高齢者の方から、「今は元気だけど、段々と一人暮らしをしていくには不安になってきた」という相談が「シニアライフ情報センター」という高齢者情報を提供しているところに多く寄せられてくるようになりました。最近では、元気な高齢者の方向けに高齢者専用賃貸住宅も、色々出てきました。
そのような状況ですが、現状では部屋の間取り・広さ・賃料もサービス内容も場所によって様々です。まず入居の際には、その内容をよく調べることをおすすめします。
また高齢者専用賃貸住宅には、入居する高齢者の所得に応じて家賃補助があります。例えば部屋の設備もバリアフリーや、高齢者の入居を拒まないという制度の「高齢者円滑入居賃貸住宅」等がありましたが、更に高齢者のみが入居できる「高齢者専用賃貸住宅」(高専賃)という制度も昨年12月に新たに制定されました。
このような高専賃は、高齢者の方がまだ体が動く元気な内に、そこに住み替える場所として考えられており、万が一介護などが必要になった場合、すぐ依頼することが可能となっています。
その上終身的な利用権方式が多い有料老人ホームとは違い、高専賃は入居時に賃貸借契約を取る為、権利が法律で保護されているので、万が一事業者側が倒産するような事態になったとしても住み続けられる権利が与えられているのです。他にも家賃やサービスの内容等の詳細な情報の開示義務もあるのが特徴ですし、介護保険の指定も受けることも出来ます。
こういった高専賃は、今はまだ数多く存在してませんが、今後は需要が増えると共に高専賃も増えていくと考えられています。

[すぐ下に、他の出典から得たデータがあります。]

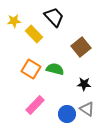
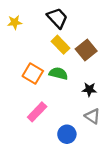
yellow rectangle: (34, 34) -> (61, 45), moved
blue circle: (67, 114) -> (67, 134), moved

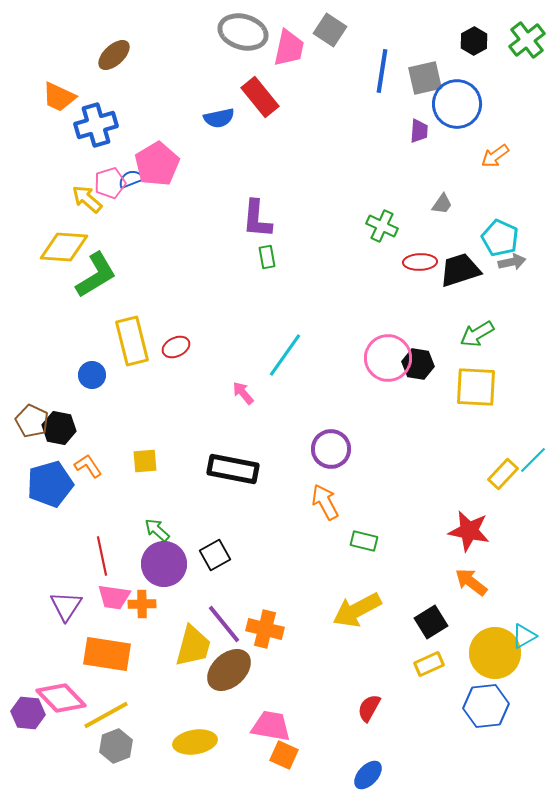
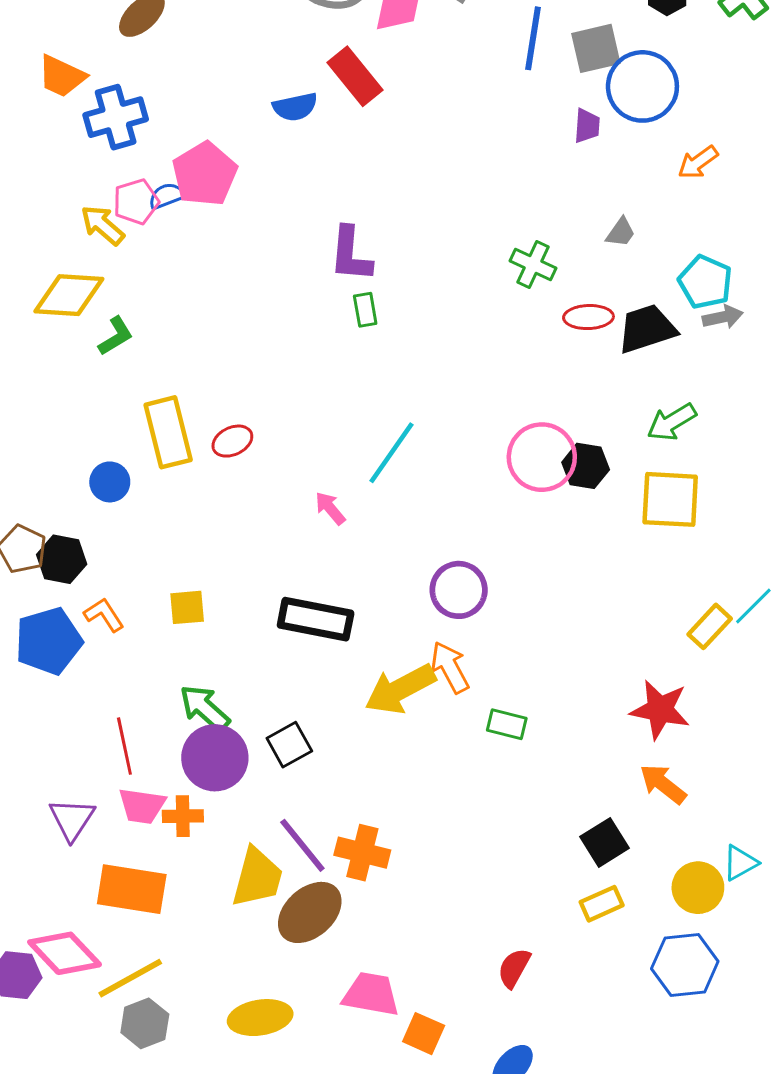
green L-shape: (96, 275) -> (116, 336), size x0.6
green arrow: (157, 530) -> (205, 708), size x1.4
yellow arrow: (357, 610) -> (400, 689), moved
yellow circle: (495, 653) -> (698, 888), size x0.7
orange square: (284, 755) -> (424, 1034), moved

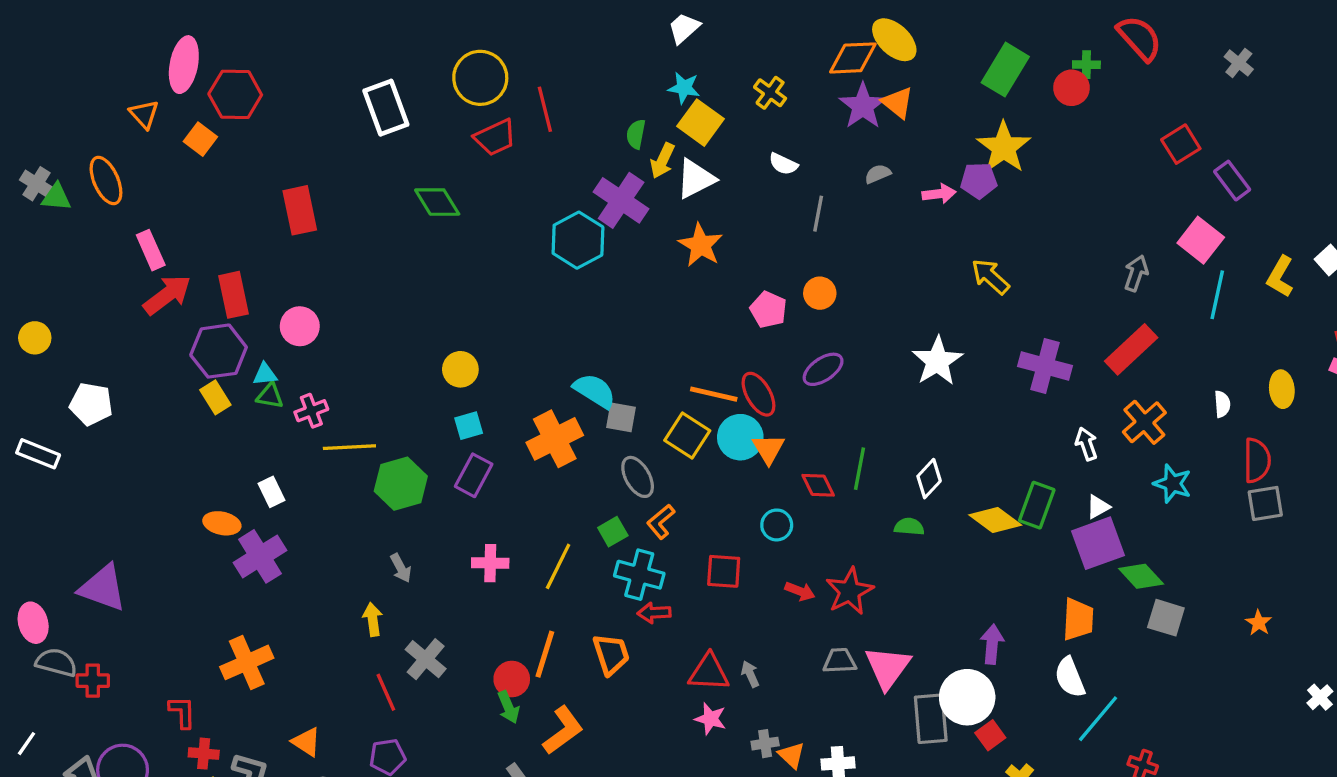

高齢化社会において、昨今ではさまざまな問題が出て来ています。そして、その中でも高齢化社会の急速な進展に対応するために高齢者向けの住宅の供給を促進したり、高齢者に対して住宅情報を提供したり、貸主が高齢者の入居を拒まないようにするために、その制度を整備する法案として「高齢者の居住の安定確保に関する法律」(略称「高齢者居住安定法」)が平成13年4月6日に公布されました。そして平成13年10月1日には、全面的に施行となりました。

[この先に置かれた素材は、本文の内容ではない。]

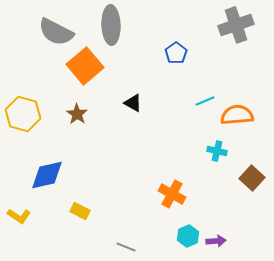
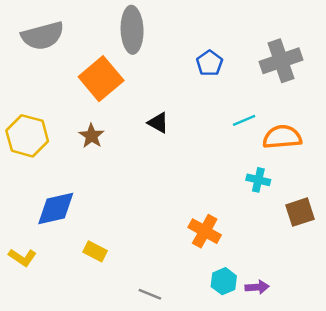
gray cross: (236, 25) -> (281, 61), moved
gray semicircle: (56, 32) -> (43, 36), moved, turned -42
brown square: (252, 178) -> (300, 212), turned 30

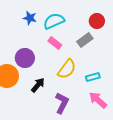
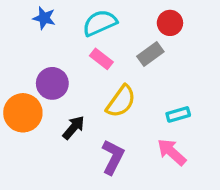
blue star: (30, 18) -> (44, 18), moved
cyan rectangle: (93, 77) -> (178, 114), moved

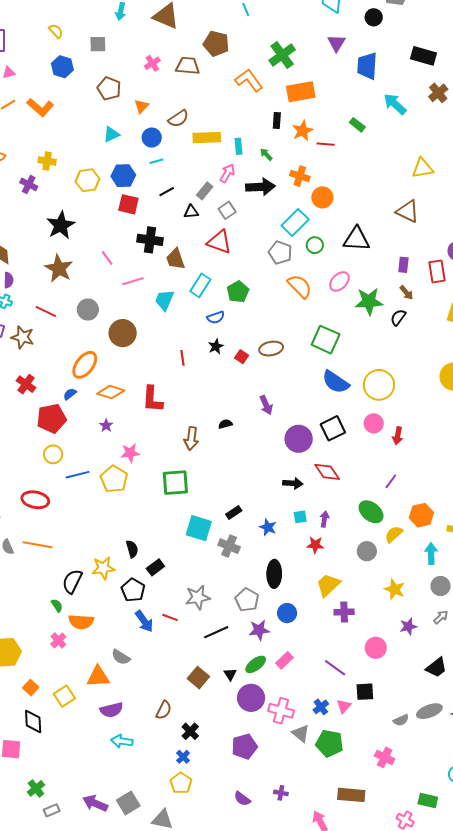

またこの制度は、貸主が住宅を登録して高齢者ということを理由に入居を拒否しないように、入居希望者が賃貸住宅を閲覧できるといった色々な情報の提供を行うものなのです。最近では専ら高齢者を賃借人とする、賃貸住宅について情報の登録内容を追加し、詳しい情報提供の提供を行う仕組みや、高齢者がみんなで共同利用できるような設備とサービスの提供ができるようになり、この「高齢者専用賃貸住宅登録制度」は平成17年12月1日から開始されています。
そして高齢者向けの賃貸住宅やバリアフリー構造などの、高齢者用の設備を有する居住環境を整えている賃貸住宅事業者の場合は、この法律に対して供給計画案を作成して、基準ラインに適合し都道府県知事(政令指定都市・中核市の長)の認定が受けられるようになります。また、この認定を受けた賃貸住宅事業者は、計画した計画案により供給された住宅(高齢者向け優良賃貸住宅)には、国と公共団体による補助があり、その整備に要したあらゆる費用や高齢者向け住宅の家賃の減額に要する費用の支援を行っているのです。